At Religion Dispatches, Mike Greer reports on the surprise Southern Baptist leaders had last week when they gathered to discuss "The Gospel, Homosexuality, and the Future of Marriage." To their surprise, real gay people — you know, the folks whose lives the conference intended to put under the microscope, dissect, and define — showed up.
And they were perfectly capable of talking. They demonstrated the capacity to dissect and define, too: as Greer says,
[Russell] Moore and other conference leaders appeared to be caught off guard by the number of LGBT Christians and supportive Christian advocates, some Baptists, who not only attended the entire conference, but also respectfully and publicly responded to Moore's call to kindness and understanding and offered to meet with conference leaders at the venue.
Some of these LGBT Christians and their allies met privately for dialog with SBC leaders, and Greer thinks it will be interesting to see how or whether the dialog continues. He also says that when Russell Moore, who heads the SBC's Ethics and Religious Liberty Commission, called for Baptists to engage in conversation with LGBT people and try to understand where these fellow human beings are coming from, he may never have had this level of dialog in mind — that is, the kind of dialog that actually took place at the SBC meeting due to the willingness of gay Christians and their supporters to attend and speak up.
Compare what just took place at the SBC meeting with the plans for a Vatican conference on marriage and family later this month, about which Sarah Pulliam Bailey reports yesterday for Religion Dispatches. The conference is being hosted by the Vatican's Congregation for the Doctrine of the Faith, and Russell Moore be one of the participants, along with megachurch pastor Rick Warren.

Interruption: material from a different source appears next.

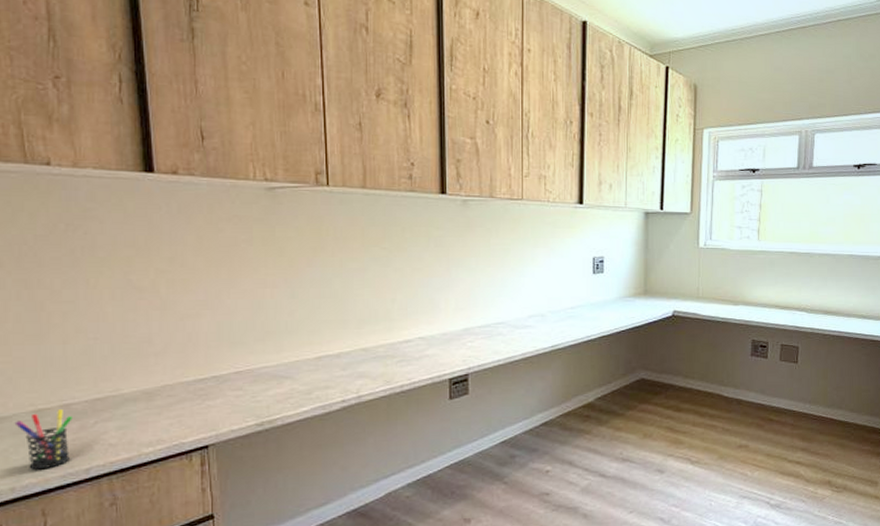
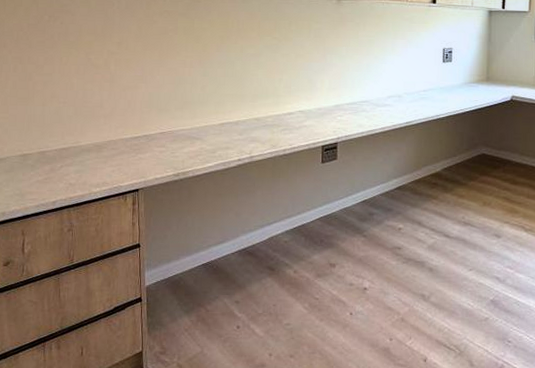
pen holder: present [14,410,72,470] -> none [7,155,46,200]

The communications point person for the conference, who has also been heavily involved in organizing it, is Helen Alvaré, America Magazine's new spokeswoman for American Catholic women — though she opposes birth control, while the vast majority of U.S. Catholic women support the use of contraceptives. Alvaré appears to suggest that the issue of same-sex marriage is incidental to and even antithethical to the Vatican conference's discussions about "the" family: the issue "takes up a great deal of oxygen," she observes dismissively.

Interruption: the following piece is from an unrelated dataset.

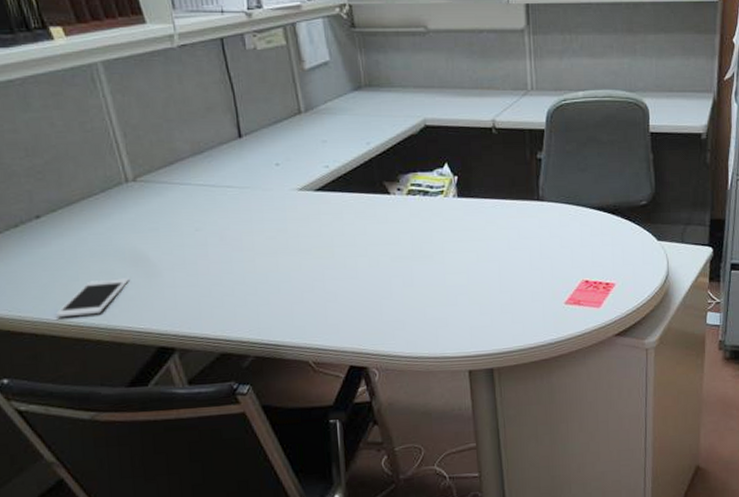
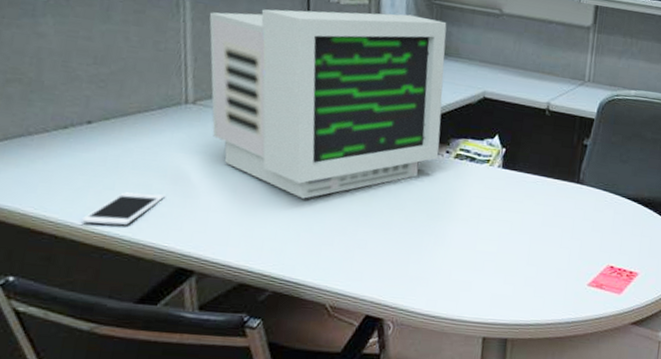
computer monitor: none [127,49,391,261] -> present [209,9,447,199]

This remark indicates to me that no gay people and no gay voices will be included at the Vatican conference about "the" family. Though the Catholic officials gathered there and the hand-picked group of participants the conference has gathered from various world religious groups, all of them opposed to same-sex marriage and generally negative about homosexuality, will certain reserve their right to speak about gay people and gay lives . . . .
To dissect and define those lives . . . .
With absolutely no input from the human beings whose lives are being placed under the microscope . . . .
This conference will be a typically Catholic conference about matters of family and sexuality, in other words.